My current title-wrestling dilemma is for an alternate history series based on the question What if aliens invaded in 1200 AD?  My first title was Dark Reflection (because one of the characters, Mirror considered herself the dark reflection of her twin Owl).  It then became Razor House (named after a level of the Mayan Underworld) until someone pointed out the title was more fitting for a horror novel.  It’s most recent incarnation is Besieged by Demons, but I’m having difficulty with the title for book two, tentatively Ruled by Gods.  It may change yet again.

Anyone else wrestling with titles?  What are your favourite titles?


  1. I feel your pain! Monster in My Closet was submitted under the name Red Velvet Death. The Carina team changed it, and I absolutely HATED Monster in My Closet. After a few days, I realized how much fun the new, required pattern would be for naming the rest of the series, and I ran with it. But those first few days I was not a happy girl. Can't imagine it titled anything else, now.

    For what it's worth, I totally would have grabbed a book titled Walpurgisnacht. I wouldn't even care what it was about.

  2. Love this post. I like to think I'm pretty good with titles, but I guess we'll have to see what a publisher thinks first!

    Love the 1200 AD idea, good luck naming it!

  3. Rachel, I love the pattern for your series: Monster in My Closet, Pooka in my Pantry, etc. Red Velvet Death is a good title, but I might have assumed it was a mystery.

    Charlie, good luck with your title!

  4. That's exactly what they said, Nicole. It sounded like a cozy mystery. Glad I didn't make a fuss. It all worked out, and now I get to be all weird with my titles. :-D

  5. I hate titles so much that I'm not even going to comment here, because I could go on and on and on about how painful naming a book is...

    Oh. Sorry. I think I just almost did, anyway.

  6. My post for the Carina blog next week is about titling books! It makes me feel better to know I'm not the only one filling out the retitle worksheets:)

  7. I knew my original title for The Fallen Queen wasn't going to fly: The House of Arkhangel'sk. Books 2 and 3, however, were named The Fallen Queen and The Midnight Court. When my editor suggested making those the names of Books 1 and 2 respectively, I was like "Ohhhhh, duh. That works." LOL. Then we just had to rename 3, and The Armies of Heaven just popped out of my head. Meanwhile, the editor liked The House of Arkhangel'sk so much she made it the series title, which I originally had as Queen of Heaven. The only problem is keeping my old files (that I still refer to when working on other books) straight in my head, since 2 is now 1 and 3 is 2 and...yeah. ;)

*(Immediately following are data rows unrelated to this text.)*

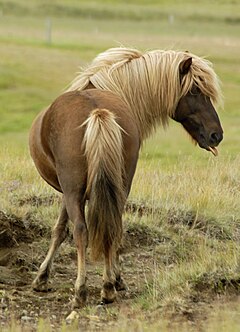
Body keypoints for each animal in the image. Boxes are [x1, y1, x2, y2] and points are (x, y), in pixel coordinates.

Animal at [29, 46, 223, 312]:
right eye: (195, 90)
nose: (217, 135)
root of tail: (98, 110)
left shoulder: (69, 192)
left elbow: (61, 229)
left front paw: (42, 277)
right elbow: (65, 228)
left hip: (74, 190)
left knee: (82, 230)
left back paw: (82, 291)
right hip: (116, 185)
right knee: (113, 226)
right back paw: (108, 288)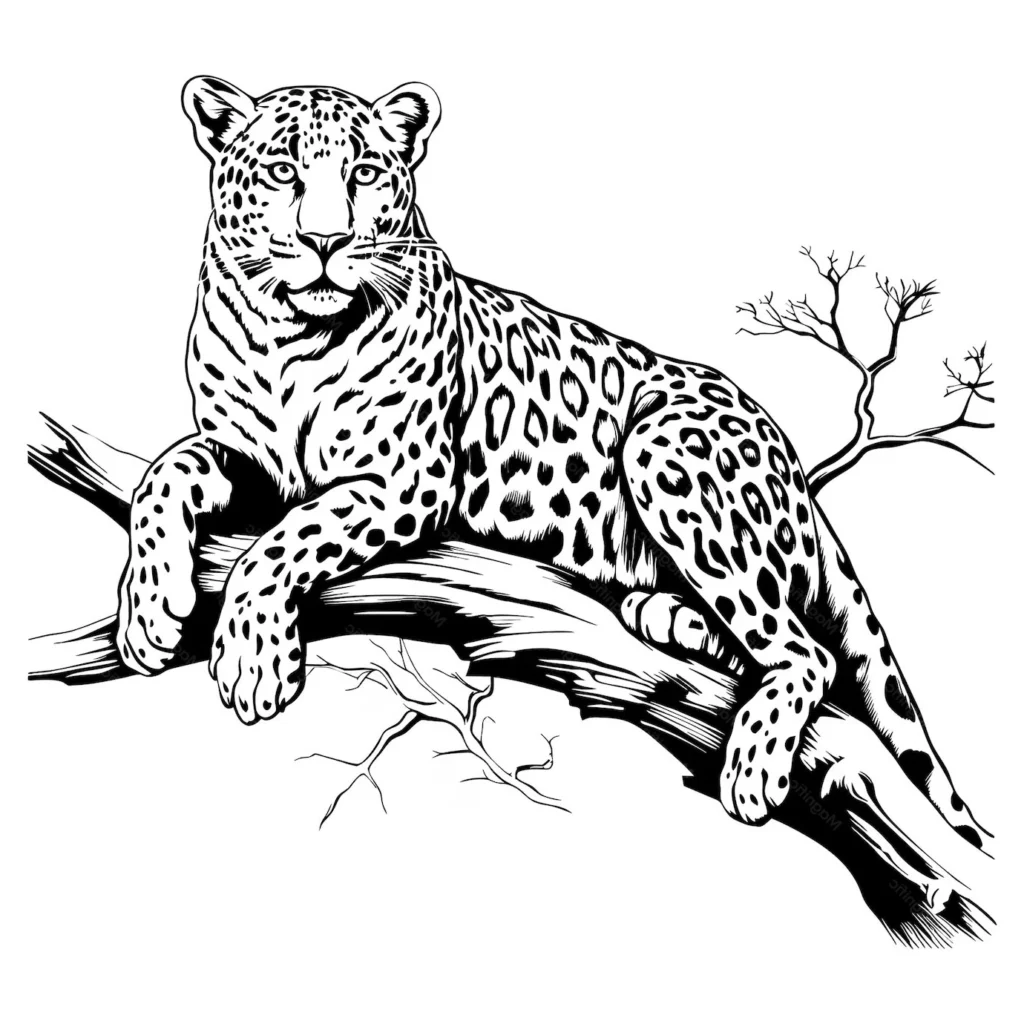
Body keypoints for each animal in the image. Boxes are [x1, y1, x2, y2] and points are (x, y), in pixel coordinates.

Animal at [115, 75, 988, 846]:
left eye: (364, 172)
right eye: (281, 171)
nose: (325, 241)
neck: (288, 340)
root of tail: (789, 460)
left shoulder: (407, 477)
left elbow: (286, 541)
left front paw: (253, 660)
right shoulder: (248, 461)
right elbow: (166, 474)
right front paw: (150, 613)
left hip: (664, 446)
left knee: (808, 650)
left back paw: (753, 764)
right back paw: (671, 617)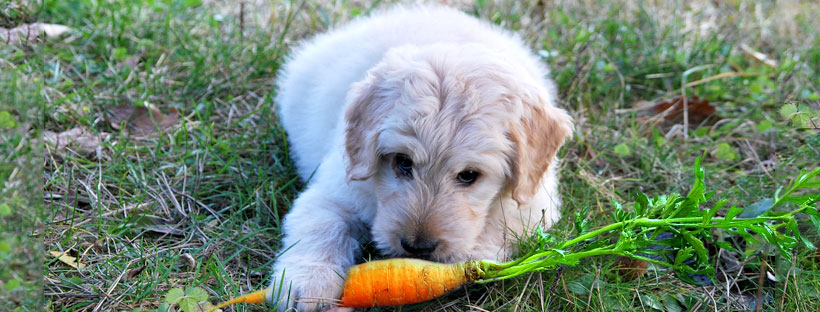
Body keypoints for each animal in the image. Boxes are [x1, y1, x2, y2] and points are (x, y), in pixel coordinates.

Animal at [268, 6, 572, 310]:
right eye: (403, 162)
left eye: (469, 175)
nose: (417, 248)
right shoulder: (334, 191)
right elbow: (320, 227)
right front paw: (307, 285)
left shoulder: (535, 202)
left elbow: (502, 224)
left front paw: (472, 263)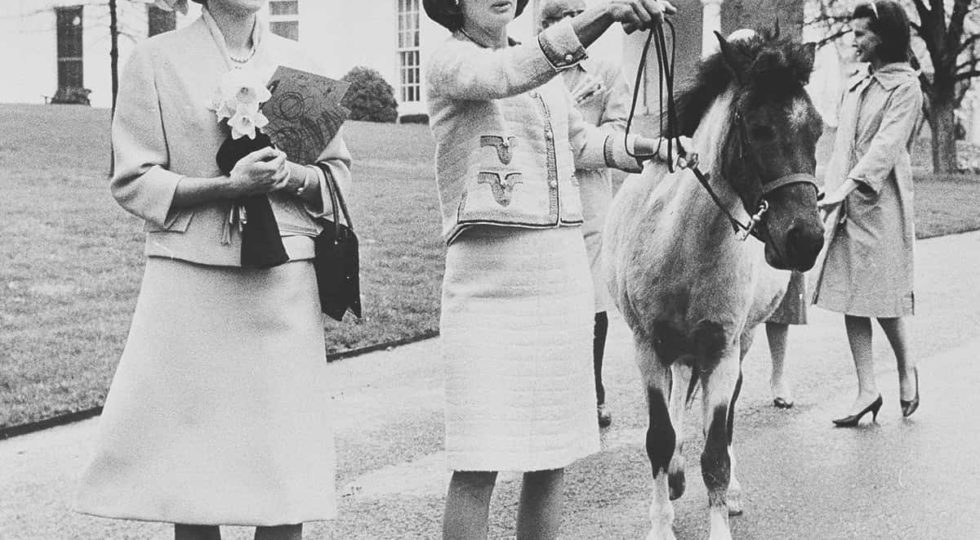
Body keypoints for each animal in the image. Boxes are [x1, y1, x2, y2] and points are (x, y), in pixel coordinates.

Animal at [604, 28, 828, 540]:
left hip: (739, 343)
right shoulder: (647, 348)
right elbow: (659, 438)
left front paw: (721, 509)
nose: (806, 240)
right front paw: (661, 520)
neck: (680, 247)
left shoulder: (722, 350)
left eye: (817, 130)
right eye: (760, 128)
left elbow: (716, 454)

    1. Oh, boy, that does sound confusing, but at least you got to keep most of your titles.

  8. Titles always give me stress. I've borrowed inspiration from songs for some things but it depends on the tone of the story if that works. Trancehack was originally titled Freaktown, which I thought worked well but I had to do the retitle worksheet thing. I actually didn't mind since I thought, ooh, professional help with an area that always gives me stress! So it worked out for me.

  9. Great post!
    Isn't it crazy how much a single phrase or word can tie our stomachs into knots? How much power such a seemingly innocent sentence can contain? If I were a betting man (and I am ;) I'd put my money on you coming up with another great title. Mojo always seems to come back around...;)
    Thanks for sharing!

  10. You should try to work backward from your titles. Like somebody needs to write a novel set in an alternate history where the Roman Empire lasted into modern times, told from the point of view of a lowly messenger who rises through the ranks...Courier Bold, Times New, Helvetica Italic?